* **YOUR GOAL**
Please swap every "Decimals" in the records below for "Decimal places" and reproduce them with nothing else changed, leaving out the pictures.

* **PROVIDED RECORDS**
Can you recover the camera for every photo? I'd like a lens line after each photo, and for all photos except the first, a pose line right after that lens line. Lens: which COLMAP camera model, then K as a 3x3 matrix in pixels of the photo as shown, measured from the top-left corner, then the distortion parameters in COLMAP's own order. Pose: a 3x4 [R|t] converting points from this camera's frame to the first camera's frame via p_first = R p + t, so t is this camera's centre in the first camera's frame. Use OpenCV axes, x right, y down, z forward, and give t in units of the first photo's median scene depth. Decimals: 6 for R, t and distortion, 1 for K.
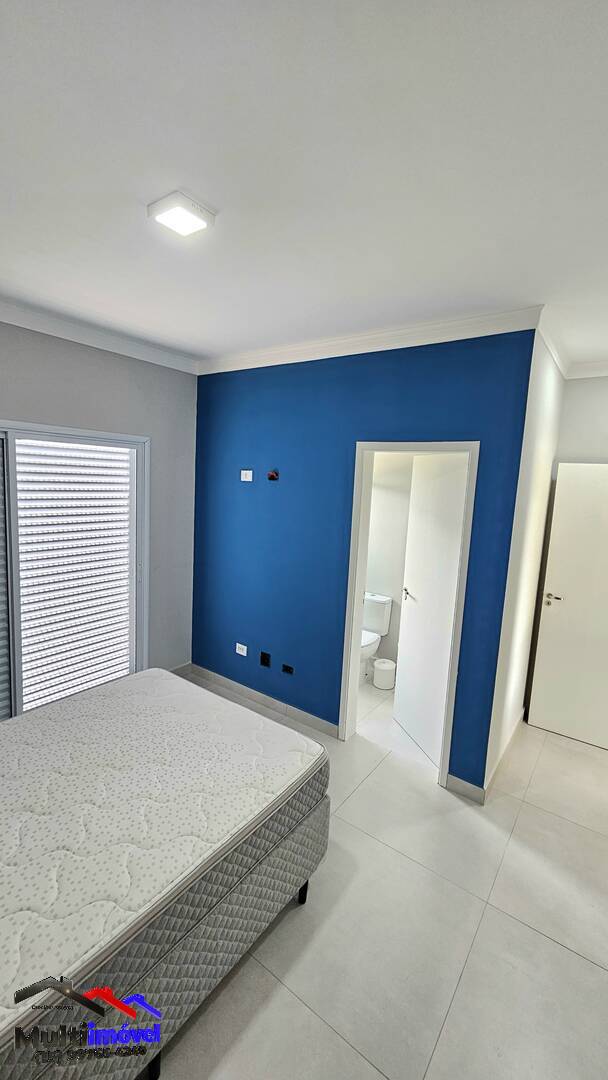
lens RADIAL K [[443.0, 0, 294.8], [0, 443.0, 537.5], [0, 0, 1]] dist [0.000792, 0.000494]
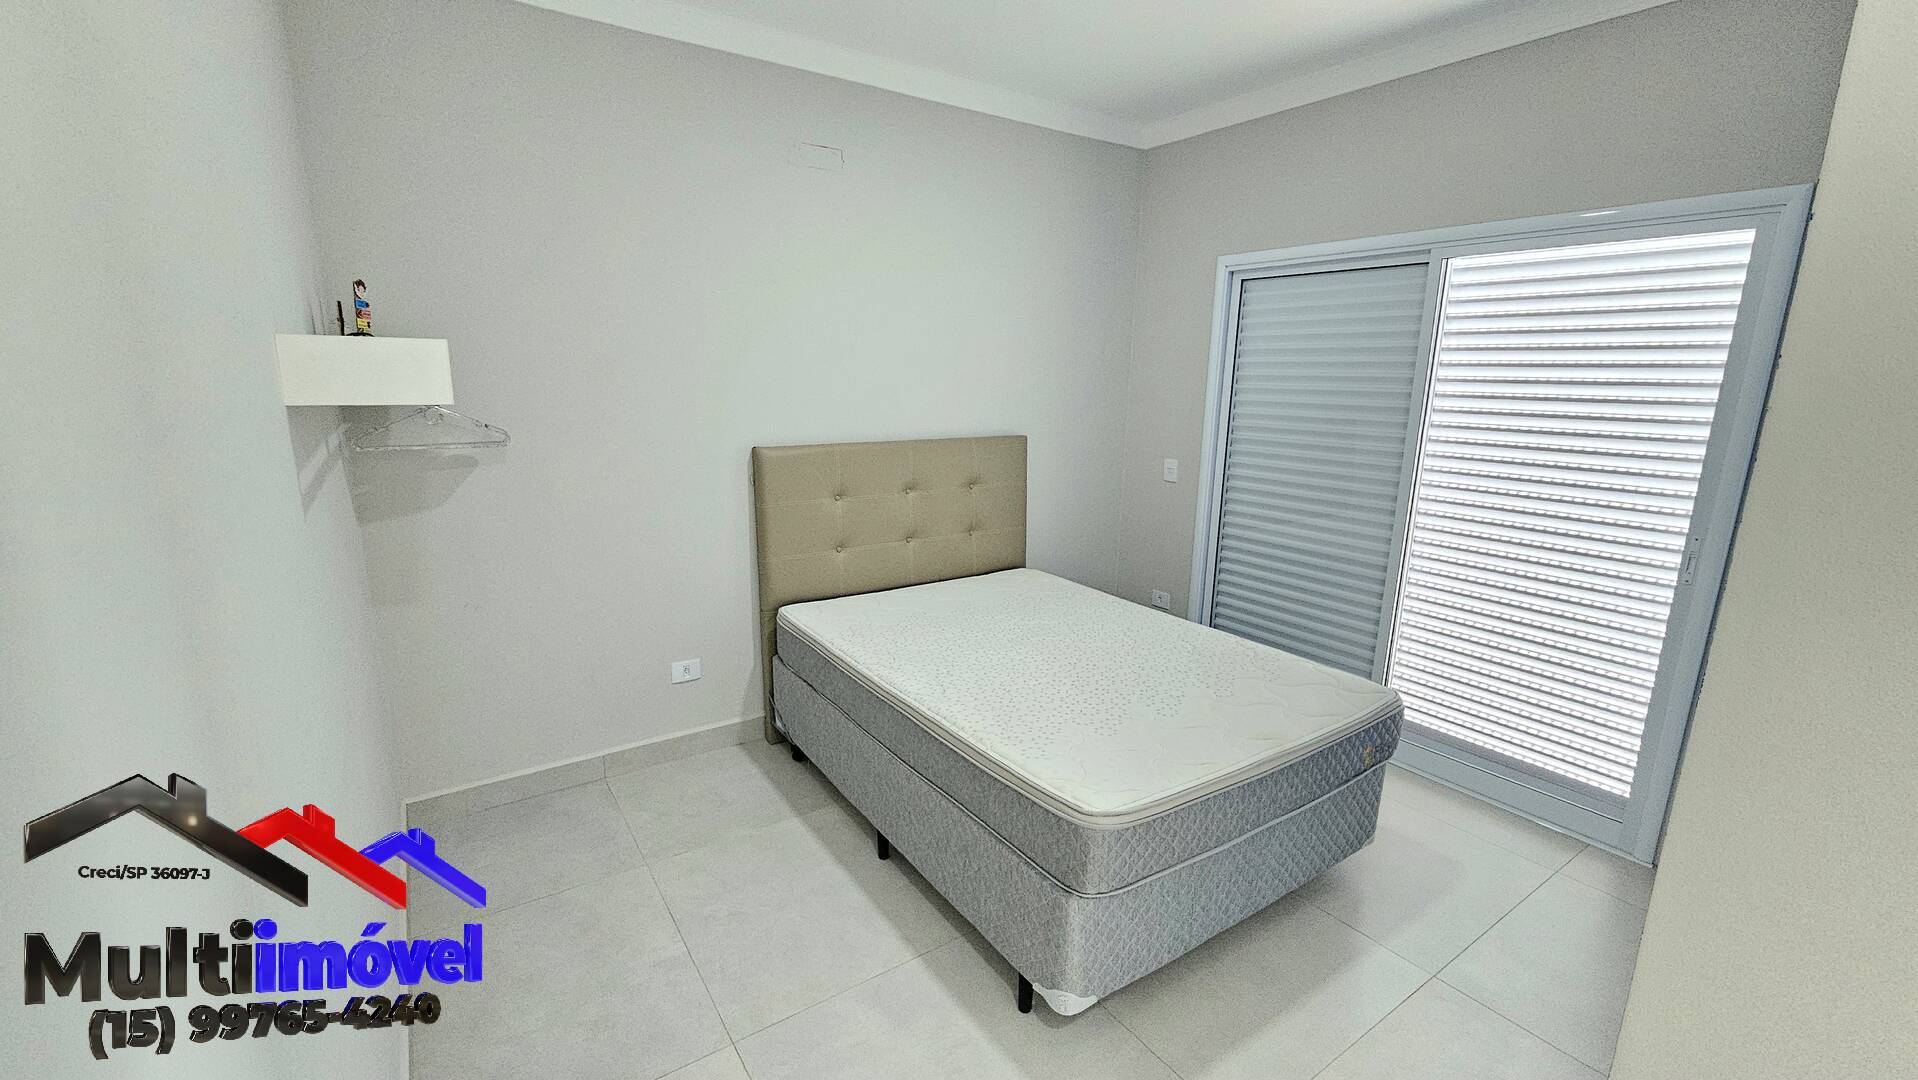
lens RADIAL K [[786.8, 0, 959.0], [0, 786.8, 540.0], [0, 0, 1]] dist [0.000792, 0.000494]
pose [[-0.317297, 0.165429, -0.933786, 0.616797], [-0.139527, 0.965808, 0.218513, 0.003226], [0.938006, 0.199622, -0.283367, 0.738904]]
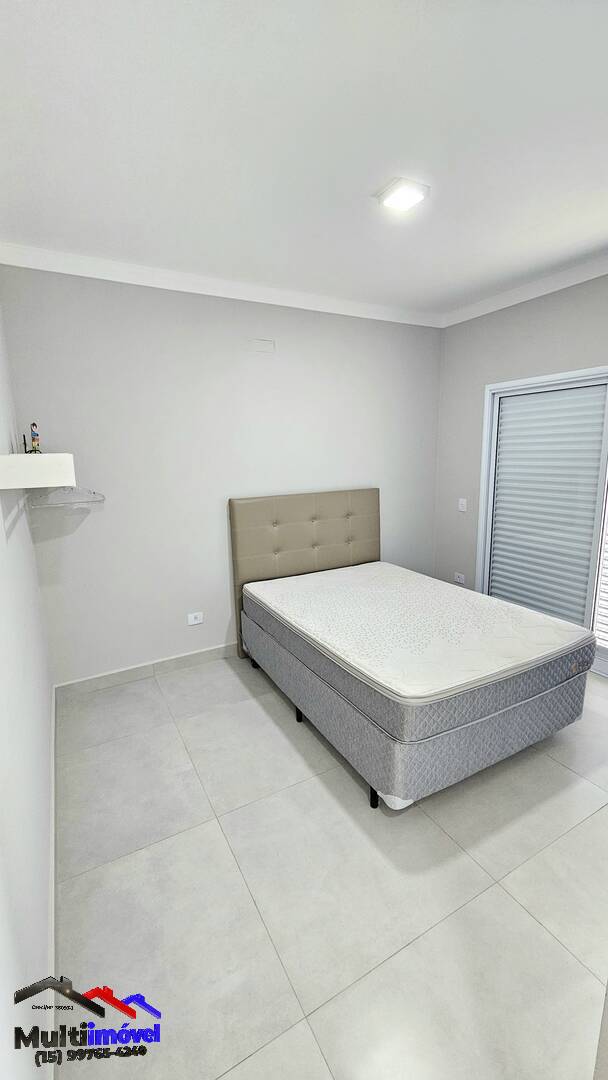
lens RADIAL K [[443.9, 0, 309.5], [0, 443.9, 529.5], [0, 0, 1]] dist [-0.000641, 0.000006]
pose [[-0.404654, 0.138695, -0.903891, 0.639824], [-0.102539, 0.975317, 0.195559, -0.012579], [0.908703, 0.171817, -0.380444, 0.778840]]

* **TASK OUTPUT**
Can you recover the camera for every photo? I'd like a lens line after each photo, and for all photos except the first, a pose line right after that lens line. Lens: which COLMAP camera model, then K as a 3x3 matrix in pixels of the photo as shown, measured from the top-left corner, then the distortion parameters in COLMAP's own order. Pose: a 3x4 [R|t] converting points from this camera's frame to the first camera's frame via p_first = R p + t, so t is this camera's centre in the first camera's frame. Use OpenCV axes, x right, y down, z forward, and give t in units of the first photo's median scene depth. Decimal places: 6 for R, t and distortion, 1 for K.
lens RADIAL K [[443.0, 0, 294.8], [0, 443.0, 537.5], [0, 0, 1]] dist [0.000792, 0.000494]
lens RADIAL K [[786.8, 0, 959.0], [0, 786.8, 540.0], [0, 0, 1]] dist [0.000792, 0.000494]
pose [[-0.317297, 0.165429, -0.933786, 0.616797], [-0.139527, 0.965808, 0.218513, 0.003226], [0.938006, 0.199622, -0.283367, 0.738904]]
lens RADIAL K [[443.9, 0, 309.5], [0, 443.9, 529.5], [0, 0, 1]] dist [-0.000641, 0.000006]
pose [[-0.404654, 0.138695, -0.903891, 0.639824], [-0.102539, 0.975317, 0.195559, -0.012579], [0.908703, 0.171817, -0.380444, 0.778840]]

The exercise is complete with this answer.